Millî ve Dinî Duyarlıkları Yansıtan Hikâye
- 1960’ların sonlarından itibaren modernizme karşı çıkış, yerlilik, akıl ötesi, şuuraltı, altıncı his. duygu, sezgi gibi kavramları öne alarak, modernizmin getirdiği teknoloji, bilimsellik, akılcılık kavramlarına karşı direnen, dinin ve geleneksel ahlakın ilkelerini reddetmeyen hatta yücelten bir hikâye tarzıdır.
- Bu hikâye tarzında yazalar çağdaş anlatım yöntemleri ve şiirli bir söylem kullanmışlardır.
- “Ben” anlatıcı önemsenmiş, geleneksel kaynaklara, yerli, mitolojik unsurlara, masal ve efsane motiflerine göndermeler yapılmıştır.
- Önemli Temsilcileri: 1940’a kadar millî duyarlıkta hikâye yazan yazarlar olarak Reşat Nuri Güntekin,Yakup Kadri, Halide Edip Adıvar ve Refik Halit Karay 1940’lı yıllarda şiirde adını duyursa da Necip Fazıl , din ve metafizik konularında başarılı hikâyeler yazmıştır. 1960’lı yıllardan itibaren ise bu hikâyenin temsilcileri Rasim Özdenören, Durali Yılmaz, Şevket Bulut, Mustafa Kutlu ve Hüseyin Su’dur.
Necip Fazıl Kısakürek: Dinî ve millî konularda yazdığı hikâyeleri “Hikâyelerim” adıyla kitaplaşmıştır.
Rasim Özdenören: İlk hikâyelerinde kendi seçimlerimiz dışında dayatılan sistemin birey üzerindeki etkilerini, varoşlara sıkışmış, değerlerinden koparılmış insanın acılarını, yalnızlığını işlemiştir.
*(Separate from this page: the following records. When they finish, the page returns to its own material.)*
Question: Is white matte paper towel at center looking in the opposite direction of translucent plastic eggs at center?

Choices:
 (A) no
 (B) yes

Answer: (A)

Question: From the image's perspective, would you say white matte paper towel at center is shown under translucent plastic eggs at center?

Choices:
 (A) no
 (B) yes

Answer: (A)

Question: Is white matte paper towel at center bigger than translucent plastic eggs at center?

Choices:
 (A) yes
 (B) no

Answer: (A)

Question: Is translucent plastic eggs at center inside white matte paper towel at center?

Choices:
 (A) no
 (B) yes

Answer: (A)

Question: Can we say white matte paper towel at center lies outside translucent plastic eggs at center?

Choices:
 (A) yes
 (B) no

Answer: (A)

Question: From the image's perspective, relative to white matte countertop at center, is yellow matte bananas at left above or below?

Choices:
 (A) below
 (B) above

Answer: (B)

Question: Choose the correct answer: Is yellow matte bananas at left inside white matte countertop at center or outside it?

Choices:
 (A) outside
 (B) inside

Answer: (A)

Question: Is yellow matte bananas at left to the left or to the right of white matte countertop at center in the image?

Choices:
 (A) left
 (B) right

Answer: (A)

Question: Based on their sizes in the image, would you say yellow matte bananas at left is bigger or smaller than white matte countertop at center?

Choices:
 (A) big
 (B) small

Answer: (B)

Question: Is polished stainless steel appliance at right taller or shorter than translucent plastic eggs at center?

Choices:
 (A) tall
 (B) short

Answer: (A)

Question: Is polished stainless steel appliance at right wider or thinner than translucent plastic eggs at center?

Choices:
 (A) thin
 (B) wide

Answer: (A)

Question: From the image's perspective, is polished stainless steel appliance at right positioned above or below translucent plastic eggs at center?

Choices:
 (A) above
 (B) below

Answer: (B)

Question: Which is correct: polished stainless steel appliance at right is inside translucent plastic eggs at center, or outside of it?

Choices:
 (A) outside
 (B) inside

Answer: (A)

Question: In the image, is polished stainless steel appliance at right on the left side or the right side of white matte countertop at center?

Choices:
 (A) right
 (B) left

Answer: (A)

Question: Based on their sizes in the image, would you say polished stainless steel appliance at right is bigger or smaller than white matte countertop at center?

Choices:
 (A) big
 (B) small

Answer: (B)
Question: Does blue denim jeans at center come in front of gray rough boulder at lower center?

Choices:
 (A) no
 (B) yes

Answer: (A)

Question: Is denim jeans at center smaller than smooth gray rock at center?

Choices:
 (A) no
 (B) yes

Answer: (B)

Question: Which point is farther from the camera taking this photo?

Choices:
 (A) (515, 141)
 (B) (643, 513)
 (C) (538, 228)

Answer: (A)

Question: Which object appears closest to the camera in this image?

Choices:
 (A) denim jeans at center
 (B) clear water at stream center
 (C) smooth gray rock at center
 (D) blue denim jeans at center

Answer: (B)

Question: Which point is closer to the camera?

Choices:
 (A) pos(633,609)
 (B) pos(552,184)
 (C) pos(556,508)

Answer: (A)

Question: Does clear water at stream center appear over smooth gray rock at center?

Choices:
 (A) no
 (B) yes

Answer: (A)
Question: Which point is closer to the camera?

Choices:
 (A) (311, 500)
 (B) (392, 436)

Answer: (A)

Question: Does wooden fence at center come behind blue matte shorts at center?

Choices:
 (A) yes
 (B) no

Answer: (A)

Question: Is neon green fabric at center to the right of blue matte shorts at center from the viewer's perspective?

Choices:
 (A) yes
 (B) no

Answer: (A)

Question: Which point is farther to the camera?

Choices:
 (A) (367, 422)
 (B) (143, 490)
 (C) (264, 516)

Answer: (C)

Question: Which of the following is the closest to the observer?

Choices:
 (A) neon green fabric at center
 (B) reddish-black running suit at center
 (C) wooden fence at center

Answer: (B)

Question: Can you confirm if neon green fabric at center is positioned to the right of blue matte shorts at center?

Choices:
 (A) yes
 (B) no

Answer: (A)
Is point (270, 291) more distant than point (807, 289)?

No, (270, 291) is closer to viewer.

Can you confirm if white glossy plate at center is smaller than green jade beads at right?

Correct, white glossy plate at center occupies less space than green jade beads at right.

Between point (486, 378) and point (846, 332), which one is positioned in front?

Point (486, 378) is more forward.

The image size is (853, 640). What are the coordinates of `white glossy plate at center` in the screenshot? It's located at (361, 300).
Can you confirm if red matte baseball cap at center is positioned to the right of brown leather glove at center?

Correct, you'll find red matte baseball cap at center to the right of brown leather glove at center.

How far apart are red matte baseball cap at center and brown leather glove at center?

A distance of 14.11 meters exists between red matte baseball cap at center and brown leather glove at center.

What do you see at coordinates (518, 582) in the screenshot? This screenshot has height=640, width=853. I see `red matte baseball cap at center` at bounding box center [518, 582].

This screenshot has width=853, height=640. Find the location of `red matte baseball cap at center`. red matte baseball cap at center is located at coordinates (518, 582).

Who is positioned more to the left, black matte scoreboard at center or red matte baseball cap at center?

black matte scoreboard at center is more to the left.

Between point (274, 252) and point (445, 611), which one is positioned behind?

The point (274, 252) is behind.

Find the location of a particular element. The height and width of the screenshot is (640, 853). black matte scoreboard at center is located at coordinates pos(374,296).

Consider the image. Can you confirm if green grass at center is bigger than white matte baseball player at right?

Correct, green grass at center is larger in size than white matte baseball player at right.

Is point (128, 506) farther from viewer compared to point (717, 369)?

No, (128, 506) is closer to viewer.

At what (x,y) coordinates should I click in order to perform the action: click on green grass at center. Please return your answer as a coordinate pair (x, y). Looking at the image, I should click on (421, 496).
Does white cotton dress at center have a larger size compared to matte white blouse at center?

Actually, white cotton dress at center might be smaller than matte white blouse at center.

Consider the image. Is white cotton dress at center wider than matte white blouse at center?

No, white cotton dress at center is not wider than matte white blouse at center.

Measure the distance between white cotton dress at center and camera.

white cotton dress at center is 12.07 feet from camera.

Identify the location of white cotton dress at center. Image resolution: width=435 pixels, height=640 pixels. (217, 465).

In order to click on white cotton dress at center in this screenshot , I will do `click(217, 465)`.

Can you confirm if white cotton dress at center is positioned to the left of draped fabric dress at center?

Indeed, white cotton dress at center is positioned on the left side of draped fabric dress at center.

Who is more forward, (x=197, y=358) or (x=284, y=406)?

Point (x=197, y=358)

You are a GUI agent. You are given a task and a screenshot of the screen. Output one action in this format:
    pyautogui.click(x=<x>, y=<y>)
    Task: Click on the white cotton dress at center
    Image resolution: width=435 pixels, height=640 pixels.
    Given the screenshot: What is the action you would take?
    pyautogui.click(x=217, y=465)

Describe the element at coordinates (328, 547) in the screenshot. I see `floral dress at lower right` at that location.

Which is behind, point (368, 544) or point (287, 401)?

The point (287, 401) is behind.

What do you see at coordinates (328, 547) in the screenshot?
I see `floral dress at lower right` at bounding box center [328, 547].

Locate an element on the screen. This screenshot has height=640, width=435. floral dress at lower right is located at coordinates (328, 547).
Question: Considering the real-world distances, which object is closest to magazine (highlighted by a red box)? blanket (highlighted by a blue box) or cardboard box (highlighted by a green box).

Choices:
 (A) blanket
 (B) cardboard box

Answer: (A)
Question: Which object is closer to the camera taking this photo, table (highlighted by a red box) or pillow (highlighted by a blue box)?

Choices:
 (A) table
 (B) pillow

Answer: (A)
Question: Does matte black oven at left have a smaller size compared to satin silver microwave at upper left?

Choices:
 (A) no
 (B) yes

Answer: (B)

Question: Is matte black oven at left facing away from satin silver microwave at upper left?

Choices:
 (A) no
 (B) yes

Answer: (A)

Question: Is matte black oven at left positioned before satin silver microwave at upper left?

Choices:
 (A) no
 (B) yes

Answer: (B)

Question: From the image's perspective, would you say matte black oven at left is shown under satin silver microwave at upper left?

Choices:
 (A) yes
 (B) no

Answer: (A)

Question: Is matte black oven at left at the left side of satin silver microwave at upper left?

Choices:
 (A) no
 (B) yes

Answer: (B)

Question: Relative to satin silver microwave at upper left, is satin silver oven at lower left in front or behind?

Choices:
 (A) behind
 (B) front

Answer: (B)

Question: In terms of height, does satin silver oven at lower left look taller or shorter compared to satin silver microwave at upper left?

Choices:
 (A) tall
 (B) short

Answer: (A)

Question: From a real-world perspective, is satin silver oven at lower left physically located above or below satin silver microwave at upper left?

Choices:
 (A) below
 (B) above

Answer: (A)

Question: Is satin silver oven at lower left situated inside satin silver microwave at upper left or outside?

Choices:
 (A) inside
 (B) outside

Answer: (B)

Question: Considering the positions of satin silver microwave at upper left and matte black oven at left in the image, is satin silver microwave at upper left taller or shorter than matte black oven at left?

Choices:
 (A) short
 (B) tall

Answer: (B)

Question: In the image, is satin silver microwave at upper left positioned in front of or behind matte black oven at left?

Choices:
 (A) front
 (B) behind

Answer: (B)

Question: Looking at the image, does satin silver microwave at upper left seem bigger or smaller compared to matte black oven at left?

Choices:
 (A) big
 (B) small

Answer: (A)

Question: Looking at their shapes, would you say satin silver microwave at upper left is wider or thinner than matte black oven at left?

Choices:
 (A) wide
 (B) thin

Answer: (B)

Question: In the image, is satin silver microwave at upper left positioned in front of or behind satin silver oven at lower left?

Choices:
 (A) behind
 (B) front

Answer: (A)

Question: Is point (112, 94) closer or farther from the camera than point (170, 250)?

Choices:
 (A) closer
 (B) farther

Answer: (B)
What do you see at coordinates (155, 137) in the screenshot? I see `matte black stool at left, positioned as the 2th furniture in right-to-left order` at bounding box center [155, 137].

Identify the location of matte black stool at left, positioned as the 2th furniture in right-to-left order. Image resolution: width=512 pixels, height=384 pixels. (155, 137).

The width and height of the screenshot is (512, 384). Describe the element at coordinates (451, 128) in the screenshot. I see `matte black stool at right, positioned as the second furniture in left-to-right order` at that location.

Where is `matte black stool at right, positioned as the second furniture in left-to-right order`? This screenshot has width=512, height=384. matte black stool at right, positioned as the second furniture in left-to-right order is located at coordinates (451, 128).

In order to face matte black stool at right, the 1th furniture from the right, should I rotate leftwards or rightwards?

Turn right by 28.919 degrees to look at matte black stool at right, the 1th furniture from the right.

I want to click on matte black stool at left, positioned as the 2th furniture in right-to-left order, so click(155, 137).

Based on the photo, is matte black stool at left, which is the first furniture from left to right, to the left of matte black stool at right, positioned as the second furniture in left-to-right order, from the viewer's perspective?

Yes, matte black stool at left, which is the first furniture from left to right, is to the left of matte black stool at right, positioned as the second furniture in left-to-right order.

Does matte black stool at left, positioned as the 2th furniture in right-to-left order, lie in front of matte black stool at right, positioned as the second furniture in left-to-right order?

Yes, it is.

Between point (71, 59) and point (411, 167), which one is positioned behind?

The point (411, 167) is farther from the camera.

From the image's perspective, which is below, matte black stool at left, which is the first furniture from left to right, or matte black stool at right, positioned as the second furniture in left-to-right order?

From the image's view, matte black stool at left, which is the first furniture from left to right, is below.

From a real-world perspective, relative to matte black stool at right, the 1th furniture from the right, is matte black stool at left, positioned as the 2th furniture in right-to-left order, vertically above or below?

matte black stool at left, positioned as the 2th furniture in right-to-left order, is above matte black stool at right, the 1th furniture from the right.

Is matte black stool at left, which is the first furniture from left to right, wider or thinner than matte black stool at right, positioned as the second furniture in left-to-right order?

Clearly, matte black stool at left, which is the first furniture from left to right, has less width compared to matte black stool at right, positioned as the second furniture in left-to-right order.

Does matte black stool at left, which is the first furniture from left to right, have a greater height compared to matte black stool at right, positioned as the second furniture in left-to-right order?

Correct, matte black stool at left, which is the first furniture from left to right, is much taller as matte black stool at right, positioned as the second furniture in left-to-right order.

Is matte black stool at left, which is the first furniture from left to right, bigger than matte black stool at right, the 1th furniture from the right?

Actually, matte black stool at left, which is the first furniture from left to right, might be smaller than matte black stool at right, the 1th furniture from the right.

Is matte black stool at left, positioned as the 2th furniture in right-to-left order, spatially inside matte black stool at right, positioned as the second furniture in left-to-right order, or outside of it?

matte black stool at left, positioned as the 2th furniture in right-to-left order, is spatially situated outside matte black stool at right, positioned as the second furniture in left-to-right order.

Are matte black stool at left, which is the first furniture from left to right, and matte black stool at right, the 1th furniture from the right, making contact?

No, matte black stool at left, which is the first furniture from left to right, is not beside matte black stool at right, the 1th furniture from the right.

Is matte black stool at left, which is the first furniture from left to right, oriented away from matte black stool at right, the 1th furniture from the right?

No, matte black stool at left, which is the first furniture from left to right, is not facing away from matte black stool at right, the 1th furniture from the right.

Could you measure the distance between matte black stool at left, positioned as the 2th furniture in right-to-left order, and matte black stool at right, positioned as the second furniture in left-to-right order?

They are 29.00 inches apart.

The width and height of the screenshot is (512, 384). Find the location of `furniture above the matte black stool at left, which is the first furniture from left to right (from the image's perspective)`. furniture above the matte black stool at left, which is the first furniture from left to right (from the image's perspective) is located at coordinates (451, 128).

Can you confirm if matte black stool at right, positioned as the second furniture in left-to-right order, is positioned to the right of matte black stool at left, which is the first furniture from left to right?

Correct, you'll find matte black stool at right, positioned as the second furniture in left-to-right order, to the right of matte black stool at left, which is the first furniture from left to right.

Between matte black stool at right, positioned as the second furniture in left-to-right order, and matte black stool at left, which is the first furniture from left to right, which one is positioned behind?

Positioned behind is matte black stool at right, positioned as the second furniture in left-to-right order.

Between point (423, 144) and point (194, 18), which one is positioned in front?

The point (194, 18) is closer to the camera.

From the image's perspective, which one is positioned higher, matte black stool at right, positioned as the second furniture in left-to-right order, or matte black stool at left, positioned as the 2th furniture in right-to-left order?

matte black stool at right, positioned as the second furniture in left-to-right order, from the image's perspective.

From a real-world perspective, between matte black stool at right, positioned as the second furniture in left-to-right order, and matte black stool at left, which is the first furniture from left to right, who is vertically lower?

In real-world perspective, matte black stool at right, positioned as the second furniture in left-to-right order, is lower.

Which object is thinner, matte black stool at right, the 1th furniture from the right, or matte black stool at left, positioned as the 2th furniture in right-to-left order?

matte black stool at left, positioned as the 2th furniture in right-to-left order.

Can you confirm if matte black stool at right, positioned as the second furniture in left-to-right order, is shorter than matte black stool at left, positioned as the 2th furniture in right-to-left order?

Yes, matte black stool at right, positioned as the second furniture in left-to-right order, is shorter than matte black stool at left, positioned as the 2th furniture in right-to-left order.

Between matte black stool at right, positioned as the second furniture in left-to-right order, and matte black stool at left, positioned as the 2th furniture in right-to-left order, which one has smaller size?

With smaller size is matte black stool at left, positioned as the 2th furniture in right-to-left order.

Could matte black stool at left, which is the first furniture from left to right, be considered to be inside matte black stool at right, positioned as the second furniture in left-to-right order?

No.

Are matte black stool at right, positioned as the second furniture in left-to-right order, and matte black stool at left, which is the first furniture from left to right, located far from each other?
Hikâyelerini Hastalar ve Işıklar, Çözülme, Çok Sesli Bir Ölüm adlı yapıtlarında toplamıştır.
Şevket Bulut: Anadolu insanının dingin hayatını ele aldığı hikâyelerinde folklor unsurlarına da geniş ölçüde yer vermiştir. Hikâyelerini Alkarası ve Sarı Arabalar‘da toplamıştır.
Mustafa Kutlu: Geçmişin bilgisini bugün için değerlendiren yazar, metinlerinde Doğu hikâyesinin yapı unsurları ile bazı malzemelerini son derece doğal bir biçimde kullanmaktadır. Hikâyelerini Ortadaki Adam, Gönül İşi, Yokuşa Akan Sular, Yoksulluk İçimizde, Uzun Hikâye gibi yapıtlarında toplamıştır.